Records from a collection:
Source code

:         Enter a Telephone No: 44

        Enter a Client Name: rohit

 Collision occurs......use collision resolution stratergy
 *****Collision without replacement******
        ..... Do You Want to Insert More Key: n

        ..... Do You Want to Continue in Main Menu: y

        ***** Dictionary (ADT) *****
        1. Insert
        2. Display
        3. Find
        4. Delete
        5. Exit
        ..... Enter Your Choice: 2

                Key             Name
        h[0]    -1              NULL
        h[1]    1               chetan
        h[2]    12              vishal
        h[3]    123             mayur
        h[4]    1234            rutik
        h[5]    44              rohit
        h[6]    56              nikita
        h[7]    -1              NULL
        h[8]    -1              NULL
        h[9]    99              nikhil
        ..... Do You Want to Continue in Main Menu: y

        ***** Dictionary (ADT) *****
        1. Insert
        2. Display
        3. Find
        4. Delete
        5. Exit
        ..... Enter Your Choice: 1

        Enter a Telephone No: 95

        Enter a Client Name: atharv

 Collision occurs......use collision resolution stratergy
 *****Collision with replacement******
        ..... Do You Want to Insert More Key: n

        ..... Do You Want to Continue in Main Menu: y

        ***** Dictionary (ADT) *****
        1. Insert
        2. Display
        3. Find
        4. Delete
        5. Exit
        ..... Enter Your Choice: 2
--
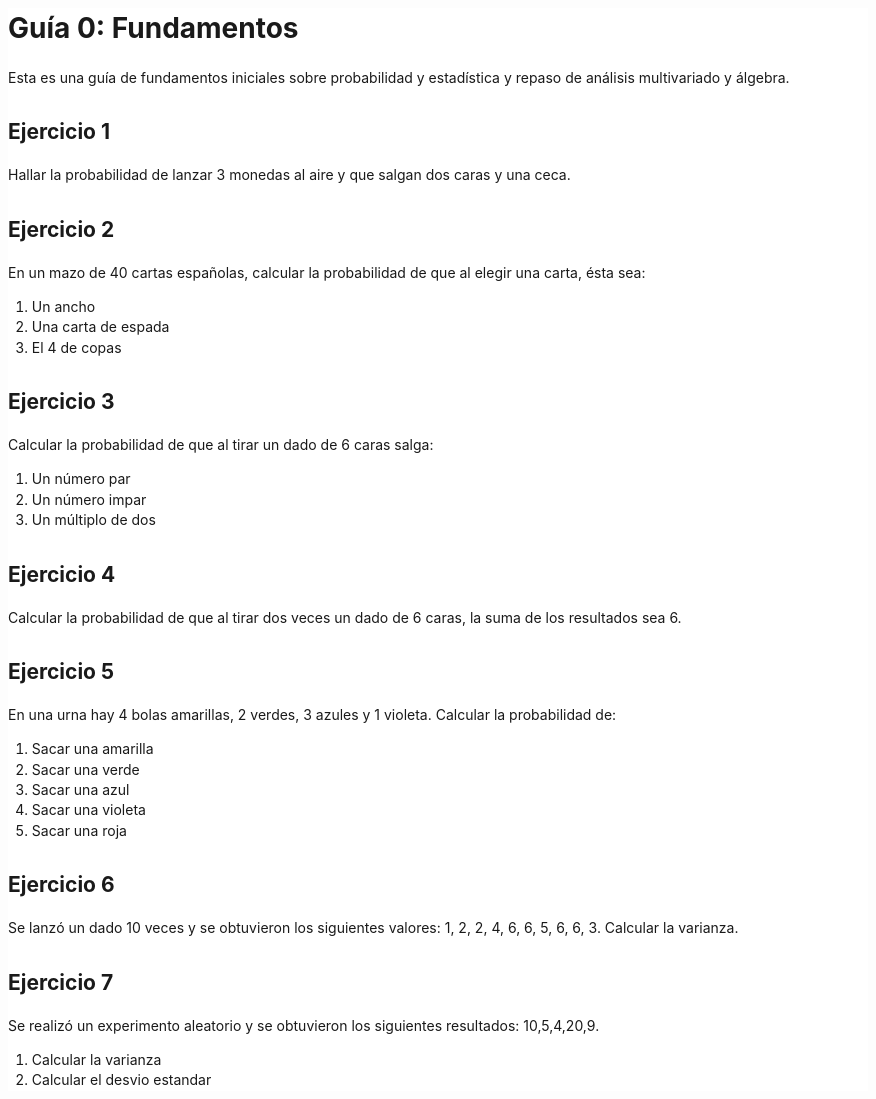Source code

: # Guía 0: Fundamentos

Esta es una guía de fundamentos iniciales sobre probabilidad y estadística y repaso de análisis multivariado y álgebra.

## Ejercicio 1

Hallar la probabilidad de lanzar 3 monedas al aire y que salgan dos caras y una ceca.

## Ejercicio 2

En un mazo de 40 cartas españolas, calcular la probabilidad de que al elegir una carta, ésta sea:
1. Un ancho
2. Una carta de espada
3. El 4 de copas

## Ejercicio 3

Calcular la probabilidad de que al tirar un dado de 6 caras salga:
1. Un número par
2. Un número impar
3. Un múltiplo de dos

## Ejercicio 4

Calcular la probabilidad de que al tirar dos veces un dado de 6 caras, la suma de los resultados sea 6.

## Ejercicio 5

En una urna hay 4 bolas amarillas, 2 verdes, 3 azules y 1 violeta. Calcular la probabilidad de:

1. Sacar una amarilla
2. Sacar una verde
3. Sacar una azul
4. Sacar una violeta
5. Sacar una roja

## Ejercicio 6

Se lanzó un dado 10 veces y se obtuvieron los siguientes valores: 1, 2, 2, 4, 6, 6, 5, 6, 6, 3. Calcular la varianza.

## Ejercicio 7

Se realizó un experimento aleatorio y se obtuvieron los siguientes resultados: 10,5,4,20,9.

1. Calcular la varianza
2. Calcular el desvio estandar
...
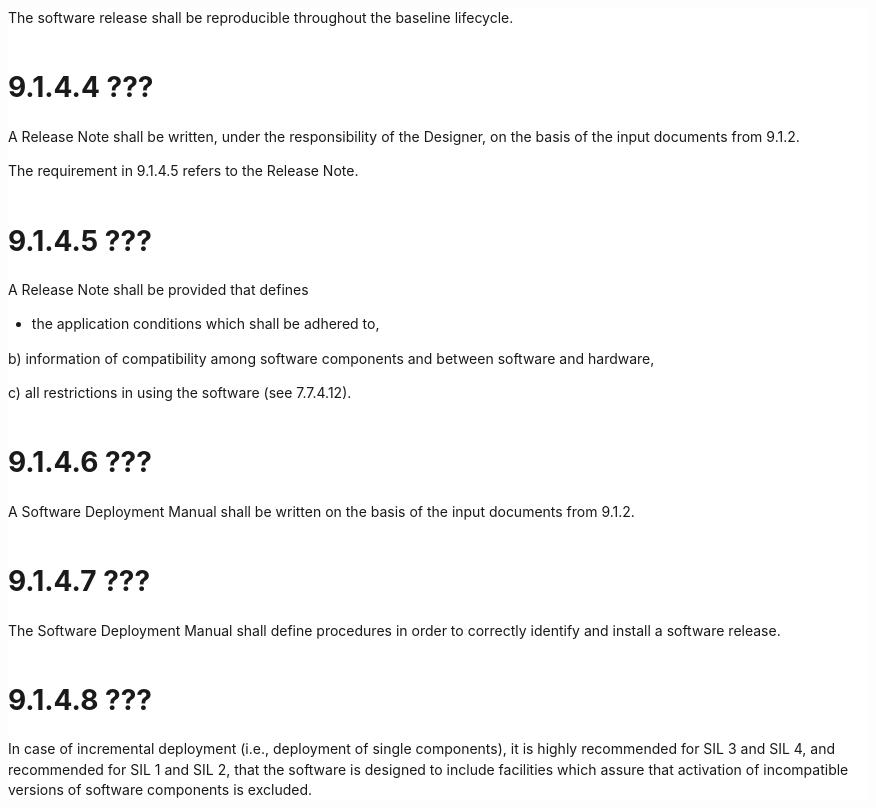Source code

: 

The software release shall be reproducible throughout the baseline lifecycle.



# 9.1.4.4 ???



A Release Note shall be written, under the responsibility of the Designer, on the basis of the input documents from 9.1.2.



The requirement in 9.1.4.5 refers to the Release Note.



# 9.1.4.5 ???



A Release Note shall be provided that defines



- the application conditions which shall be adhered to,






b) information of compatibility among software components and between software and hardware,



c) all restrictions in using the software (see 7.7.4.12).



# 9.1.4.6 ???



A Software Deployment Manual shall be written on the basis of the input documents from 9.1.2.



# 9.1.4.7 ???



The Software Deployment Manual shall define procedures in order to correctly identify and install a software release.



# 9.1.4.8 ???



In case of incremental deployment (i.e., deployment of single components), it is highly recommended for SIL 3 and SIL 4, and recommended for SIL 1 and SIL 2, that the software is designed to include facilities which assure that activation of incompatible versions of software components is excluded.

Exercise instructions :: Starting with the line with "## Ejercicio 2" above and going on through the line with "## Ejercicio 5", transcribe every line exactly, both ends included, and add nothing.

Solution to this exercise ::
## Ejercicio 2

En un mazo de 40 cartas españolas, calcular la probabilidad de que al elegir una carta, ésta sea:
1. Un ancho
2. Una carta de espada
3. El 4 de copas

## Ejercicio 3

Calcular la probabilidad de que al tirar un dado de 6 caras salga:
1. Un número par
2. Un número impar
3. Un múltiplo de dos

## Ejercicio 4

Calcular la probabilidad de que al tirar dos veces un dado de 6 caras, la suma de los resultados sea 6.

## Ejercicio 5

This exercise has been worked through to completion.